> **DESCRIPTION OF THE TASK**: Take the line that contains "Shut Yo Aah" and each line after it in the material below, and transcribe them exactly, stopping at the end.

> **RECORD SET**:
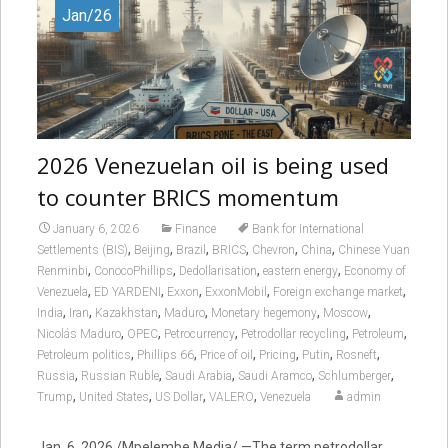
Jan/26
2026 Venezuelan oil is being used
to counter BRICS momentum
January 6, 2026
Finance
Bank for International
,
,
,
,
,
,
Settlements (BIS)
Beijing
Brazil
BRICS
Chevron
China
Chinese Yuan
,
,
,
,
Renminbi
ConocoPhillips
Dedollarisation
eastern energy
Economy of
,
,
,
,
,
Venezuela
ED YARDENI
Exxon
ExxonMobil
Foreign exchange market
,
,
,
,
,
,
India
Iran
Kazakhstan
Maduro
Monetary hegemony
Moscow
,
,
,
,
,
Nicolás Maduro
OPEC
Petrocurrency
Petrodollar recycling
Petroleum
,
,
,
,
,
,
Petroleum politics
Phillips 66
Price of oil
Pricing
Putin
Rosneft
,
,
,
,
,
Russia
Russian Ruble
Saudi Arabia
Saudi Aramco
Schlumberger
,
,
,
,
Trump
United States
US Dollar
VALERO
Venezuela
admin
Jan. 6, 2026 /Mpelembe Media/ —The term petrodollar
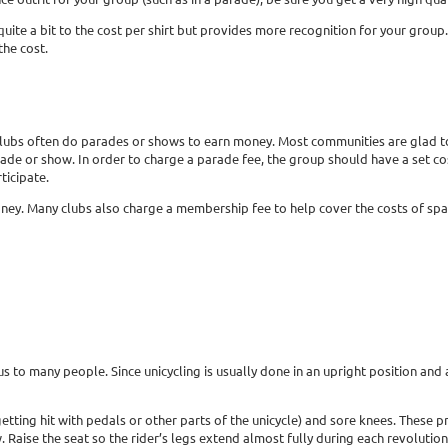
te a bit to the cost per shirt but provides more recognition for your group. Sh
the cost.
s, clubs often do parades or shows to earn money. Most communities are glad 
rade or show. In order to charge a parade fee, the group should have a set c
ticipate.
ney. Many clubs also charge a membership fee to help cover the costs of spa
s to many people. Since unicycling is usually done in an upright position and at
etting hit with pedals or other parts of the unicycle) and sore knees. These 
. Raise the seat so the rider’s legs extend almost fully during each revolution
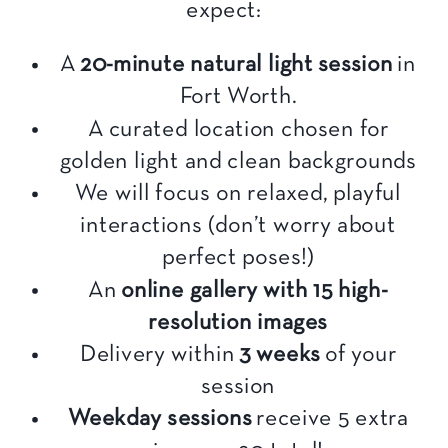
expect:
A
20-minute natural light session
in
Fort Worth.
A curated location chosen for
golden light and clean backgrounds
We will focus on relaxed, playful
interactions (don’t worry about
perfect poses!)
An
online gallery with 15 high-
resolution images
Delivery within
3 weeks
of your
session
Weekday sessions
receive 5 extra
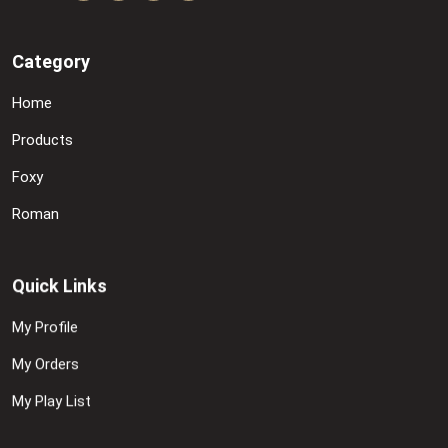
Category
Home
Products
Foxy
Roman
Quick Links
My Profile
My Orders
My Play List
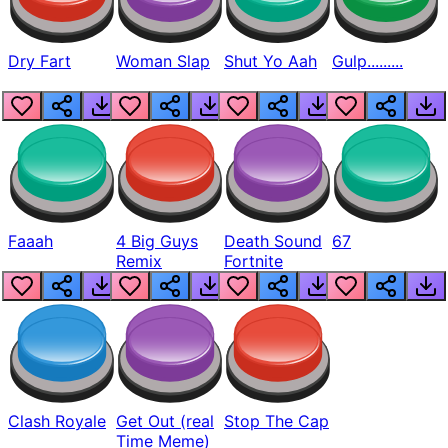
Dry Fart
Woman Slap
Shut Yo Aah
Gulp.........
Faaah
4 Big Guys
Death Sound
67
Remix
Fortnite
Clash Royale
Get Out (real
Stop The Cap
Time Meme)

> **RESPONSE AREA**:
Shut Yo Aah
Gulp.........
Faaah
4 Big Guys
Death Sound
67
Remix
Fortnite
Clash Royale
Get Out (real
Stop The Cap
Time Meme)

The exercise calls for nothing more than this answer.